[Extracted page text data]
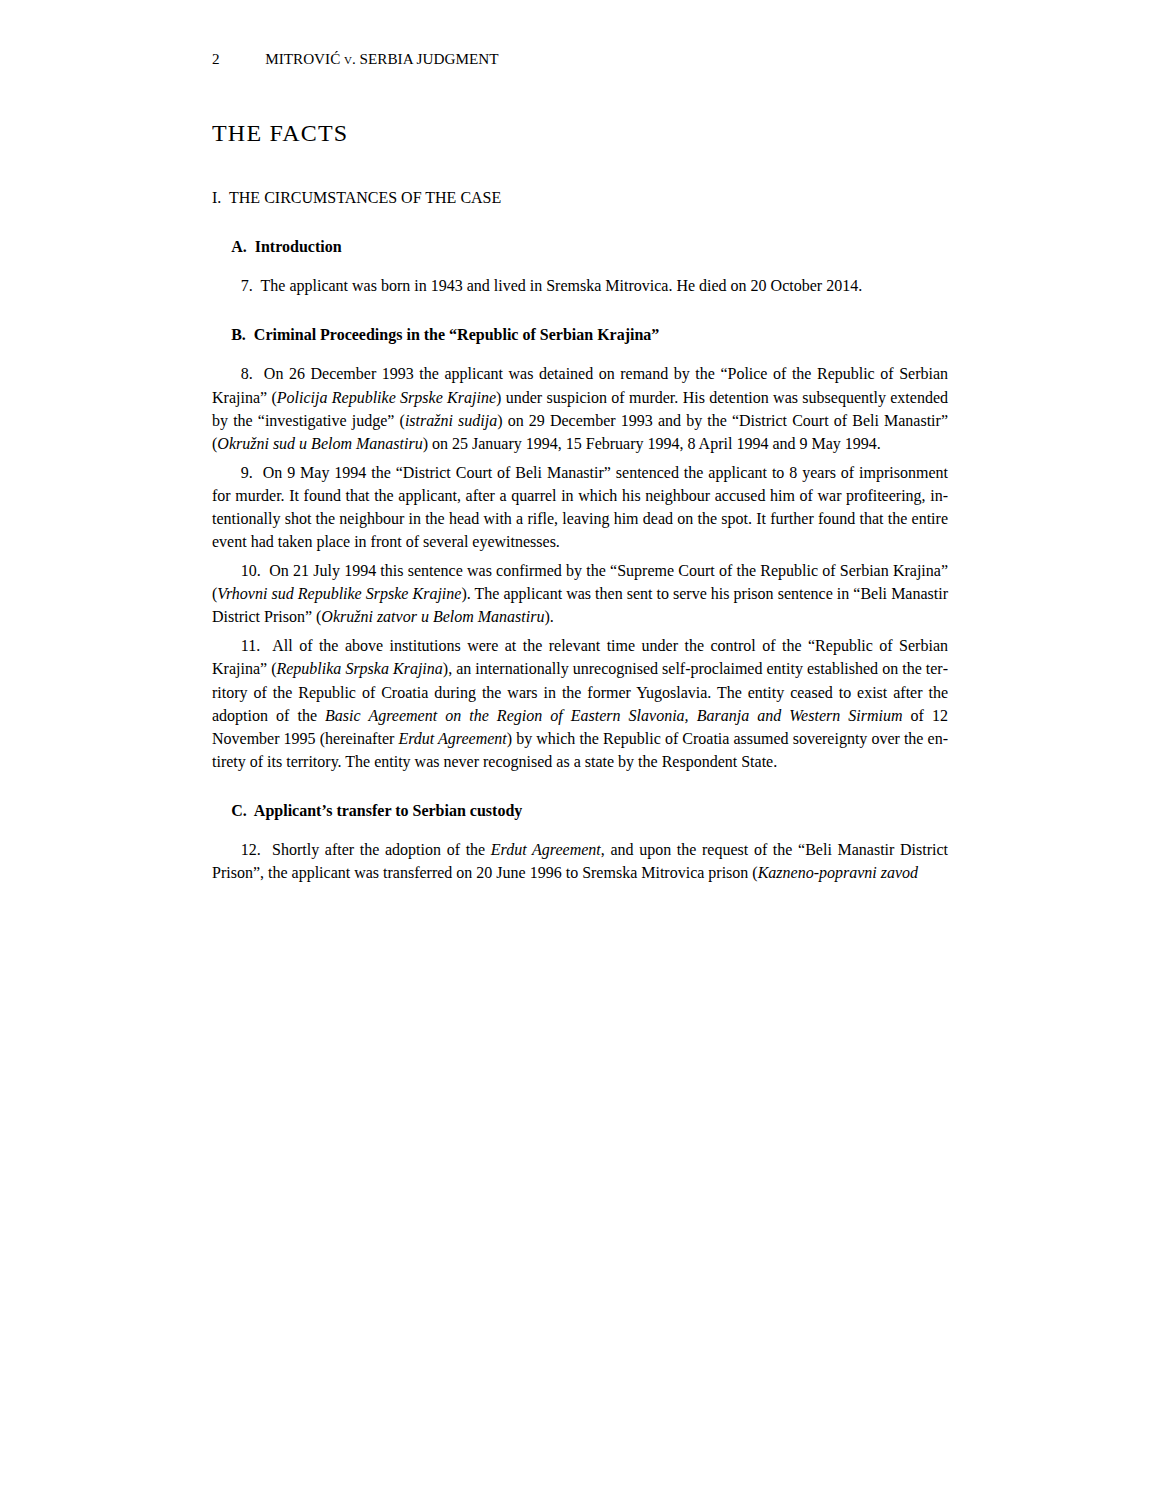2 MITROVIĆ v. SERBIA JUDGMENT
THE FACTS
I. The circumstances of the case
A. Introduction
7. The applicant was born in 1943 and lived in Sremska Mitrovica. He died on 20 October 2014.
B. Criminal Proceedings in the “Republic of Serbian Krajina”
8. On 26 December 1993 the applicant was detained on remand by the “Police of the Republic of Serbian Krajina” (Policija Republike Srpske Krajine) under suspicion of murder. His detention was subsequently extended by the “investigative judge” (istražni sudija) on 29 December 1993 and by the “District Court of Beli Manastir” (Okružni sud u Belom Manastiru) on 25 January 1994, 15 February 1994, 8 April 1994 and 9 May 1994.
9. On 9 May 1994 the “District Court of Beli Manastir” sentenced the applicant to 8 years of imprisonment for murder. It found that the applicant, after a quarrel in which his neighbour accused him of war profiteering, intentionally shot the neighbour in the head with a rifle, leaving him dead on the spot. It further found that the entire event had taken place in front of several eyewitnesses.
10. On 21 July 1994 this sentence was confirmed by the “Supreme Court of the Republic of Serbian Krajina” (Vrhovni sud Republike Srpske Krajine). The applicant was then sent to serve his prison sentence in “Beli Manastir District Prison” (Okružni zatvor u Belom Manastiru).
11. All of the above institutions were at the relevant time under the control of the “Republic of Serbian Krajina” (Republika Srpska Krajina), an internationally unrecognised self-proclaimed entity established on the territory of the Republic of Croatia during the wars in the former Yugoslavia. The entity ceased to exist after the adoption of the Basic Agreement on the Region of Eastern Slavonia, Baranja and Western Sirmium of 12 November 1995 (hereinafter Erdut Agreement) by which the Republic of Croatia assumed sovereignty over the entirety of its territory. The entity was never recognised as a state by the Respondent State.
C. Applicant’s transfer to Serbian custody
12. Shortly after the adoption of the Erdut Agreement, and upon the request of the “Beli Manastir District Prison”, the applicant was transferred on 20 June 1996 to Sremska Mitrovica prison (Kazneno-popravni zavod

--

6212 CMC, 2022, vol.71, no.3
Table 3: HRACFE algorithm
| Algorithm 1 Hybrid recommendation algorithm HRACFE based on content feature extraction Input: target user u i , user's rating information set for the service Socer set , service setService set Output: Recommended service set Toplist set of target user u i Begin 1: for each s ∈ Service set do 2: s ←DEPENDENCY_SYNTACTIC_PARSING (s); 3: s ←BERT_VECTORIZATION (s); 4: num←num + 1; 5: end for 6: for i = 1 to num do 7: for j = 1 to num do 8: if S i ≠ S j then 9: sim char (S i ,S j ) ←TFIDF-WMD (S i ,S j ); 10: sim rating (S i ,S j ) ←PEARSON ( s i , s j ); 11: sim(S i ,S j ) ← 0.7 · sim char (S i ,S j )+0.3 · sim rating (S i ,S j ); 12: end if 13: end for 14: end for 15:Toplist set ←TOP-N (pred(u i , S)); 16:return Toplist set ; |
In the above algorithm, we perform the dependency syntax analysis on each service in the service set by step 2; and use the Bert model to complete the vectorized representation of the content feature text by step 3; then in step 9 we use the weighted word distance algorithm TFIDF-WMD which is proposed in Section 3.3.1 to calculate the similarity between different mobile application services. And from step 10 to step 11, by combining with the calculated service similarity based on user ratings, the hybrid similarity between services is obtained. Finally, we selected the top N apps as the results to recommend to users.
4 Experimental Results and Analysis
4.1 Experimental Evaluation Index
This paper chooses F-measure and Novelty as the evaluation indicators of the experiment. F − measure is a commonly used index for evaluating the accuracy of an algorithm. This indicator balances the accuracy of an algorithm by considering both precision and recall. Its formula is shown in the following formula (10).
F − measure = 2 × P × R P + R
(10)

==

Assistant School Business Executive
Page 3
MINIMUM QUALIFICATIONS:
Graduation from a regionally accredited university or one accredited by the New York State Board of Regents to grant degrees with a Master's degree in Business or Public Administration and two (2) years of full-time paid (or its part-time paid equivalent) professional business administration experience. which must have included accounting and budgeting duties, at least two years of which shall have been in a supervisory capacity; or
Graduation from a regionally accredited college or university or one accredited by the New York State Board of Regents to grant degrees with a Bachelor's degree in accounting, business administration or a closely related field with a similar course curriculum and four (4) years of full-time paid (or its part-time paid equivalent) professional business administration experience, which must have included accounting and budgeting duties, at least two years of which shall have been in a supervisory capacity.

• Your objective: Exactly how many lines of the records include "accounting"? Provide the number by itself.

• Answer space: 2